# Enunciado
Prossiga a reportagem sobre o Instituto Normal de Educação Física (INEF) a partir da última frase do excerto.

Reportagem

A radiografia do INEF no prisma estudantil

Adilson Francisco

Jornalista

Sem uma piscina para aulas práticas de natação, a primeira instituição de formação de professores de educação física tem duas quadras de salão, com o piso inadequado à prática desportiva e apresenta a pista de atletismo sem marcação e cobertura.

28/04/2024  Última atualização 09H05
Professora Sara Tavares dialoga com alunos em mais uma aula © Fotografia por: DR

O sol cindia-se fortemente no céu. A tarde era de imenso calor. Os ponteiros marcavam 13h38, quando Mário Afonso apeava em direcção ao Instituto Normal de Educação Física (INEF), primeiro órgão de educação, vocacionado à formação de professores de educação física em Angola. Nos pés, os passos afiguravam-se longos. Suado, impunha maior vigor no pé. A velocidade revestia-se de um propósito de assistir à primeira aula: Ginástica.

A ansiedade de se deleitar com novas aprendizagens sentia-se na celeridade que impunha ao corpo. Franzino, o jovem de 25 anos pertence ao décimo terceiro ano e goza do estatuto de finalista. O atributo de concluinte fê-lo proceder ao balanço dos anos frequentados no INEF.

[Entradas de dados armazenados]
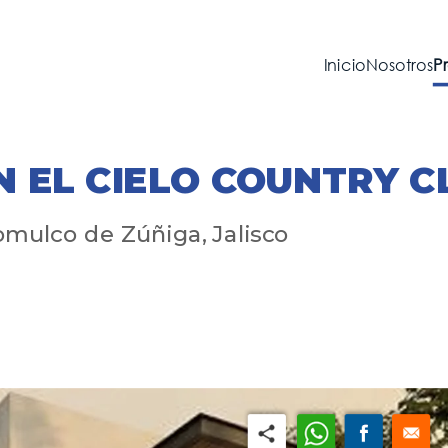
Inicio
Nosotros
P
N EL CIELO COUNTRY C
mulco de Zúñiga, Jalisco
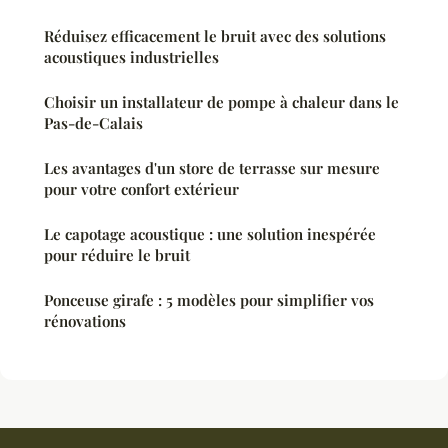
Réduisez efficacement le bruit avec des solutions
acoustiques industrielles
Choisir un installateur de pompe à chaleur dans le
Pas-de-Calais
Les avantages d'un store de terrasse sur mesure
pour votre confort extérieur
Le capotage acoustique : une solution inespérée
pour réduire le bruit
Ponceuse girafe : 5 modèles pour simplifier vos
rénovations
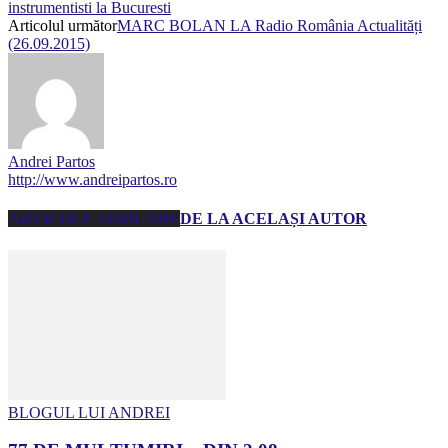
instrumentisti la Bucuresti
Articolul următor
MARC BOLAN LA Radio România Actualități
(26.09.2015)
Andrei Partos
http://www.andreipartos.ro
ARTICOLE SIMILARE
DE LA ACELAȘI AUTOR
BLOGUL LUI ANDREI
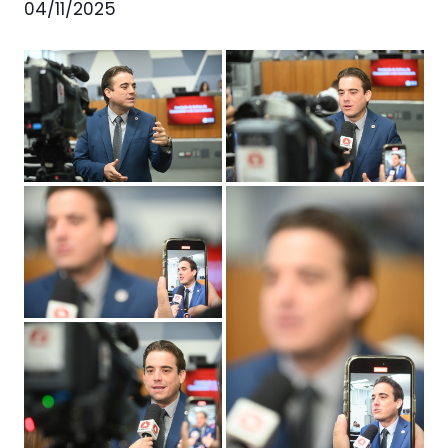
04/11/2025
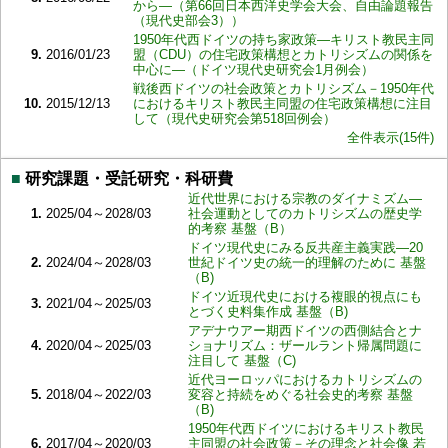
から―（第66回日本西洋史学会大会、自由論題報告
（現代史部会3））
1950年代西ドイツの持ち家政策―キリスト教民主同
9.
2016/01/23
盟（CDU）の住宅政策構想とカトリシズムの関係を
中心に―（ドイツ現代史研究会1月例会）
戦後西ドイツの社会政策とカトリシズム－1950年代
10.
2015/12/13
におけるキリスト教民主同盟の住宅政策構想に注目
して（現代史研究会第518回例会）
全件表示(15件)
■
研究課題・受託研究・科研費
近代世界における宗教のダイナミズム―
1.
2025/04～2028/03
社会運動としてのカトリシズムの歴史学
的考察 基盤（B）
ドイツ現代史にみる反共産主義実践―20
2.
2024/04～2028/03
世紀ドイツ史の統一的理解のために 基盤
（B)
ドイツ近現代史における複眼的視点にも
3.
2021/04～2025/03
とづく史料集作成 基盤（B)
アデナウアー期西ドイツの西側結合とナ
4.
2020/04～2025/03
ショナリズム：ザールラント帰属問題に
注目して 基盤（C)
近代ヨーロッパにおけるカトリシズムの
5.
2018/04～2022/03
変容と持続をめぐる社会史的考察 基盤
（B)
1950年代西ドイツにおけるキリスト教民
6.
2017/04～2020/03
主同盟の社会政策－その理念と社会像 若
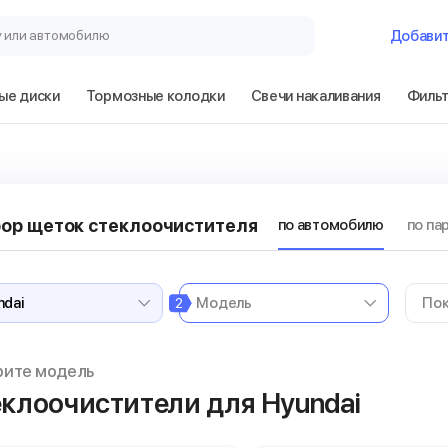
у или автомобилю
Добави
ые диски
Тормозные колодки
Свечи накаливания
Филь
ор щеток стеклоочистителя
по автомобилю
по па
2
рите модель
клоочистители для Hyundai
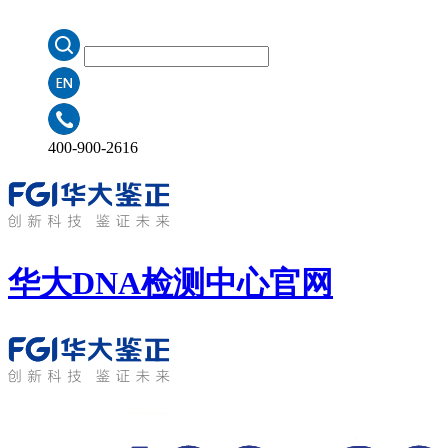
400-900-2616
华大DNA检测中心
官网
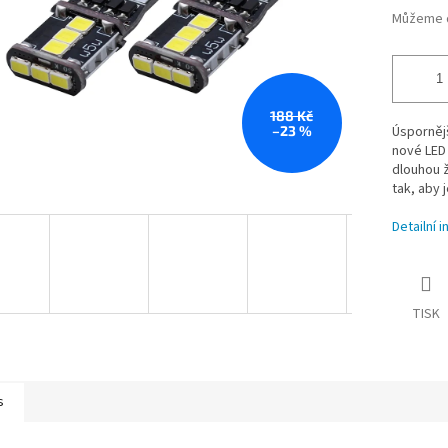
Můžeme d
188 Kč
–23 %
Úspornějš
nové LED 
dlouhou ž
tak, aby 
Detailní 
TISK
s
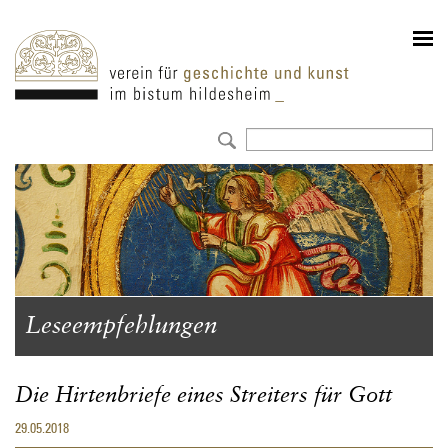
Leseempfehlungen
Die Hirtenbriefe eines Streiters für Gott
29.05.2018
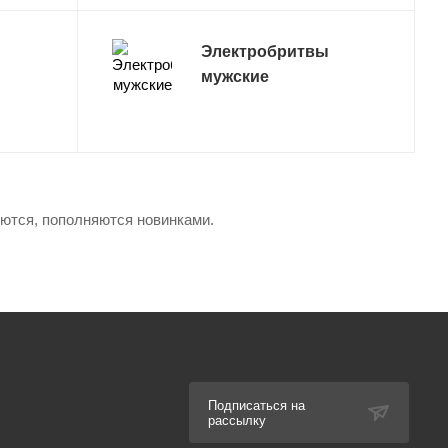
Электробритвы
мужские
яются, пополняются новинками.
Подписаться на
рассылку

# Resposta ao exercício
"Foi benéfico. Aprendi muito nas disciplinas de andebol, basquetebol, ginástica e voleibol. Os professores dão o máximo de si para nos ensinar da melhor forma em meio às dificuldades”, disse.

Carregado de euforia na fala, Afonso aponta os empecilhos encontrados ao longo da formação: "Por ser a primeira escola de Educação Física, acho que o INEF não está classificado para ser uma instituição voltada à formação de professores, porquanto falta em todas as disciplinas equipamentos de andebol, voleibol, atletismo, ginástica, natação e basquetebol”.

Mergulhado num mar de dúvidas, o jovem de 25 anos desconhece as razões para constar a disciplina de natação, quando, na verdade, o órgão educacional não dispõe de nenhuma piscina de modo a exercer as aulas práticas.

"No antigo INEF, os estudantes faziam as aulas na Piscina de Alvalade. Hoje, não temos alternativas. A escola comporta espaço para a construção de uma ou duas. No entanto, não percebo os motivos da inexistência. Apenas, desfrutámos dos conhecimentos teóricos e não os práticos. É difícil”, revela.

Ante a contrariedade, Afonso lança várias frases interrogativas: "Como vamos ensinar os nossos futuros alunos as aulas de natação? Que tipo de perfil de saída teremos, após o término da formação? Em situação de afogamento de uma vítima no mar ou no rio, como salvaremos a pessoa? Como posso emprestar o meu saber à sociedade?”.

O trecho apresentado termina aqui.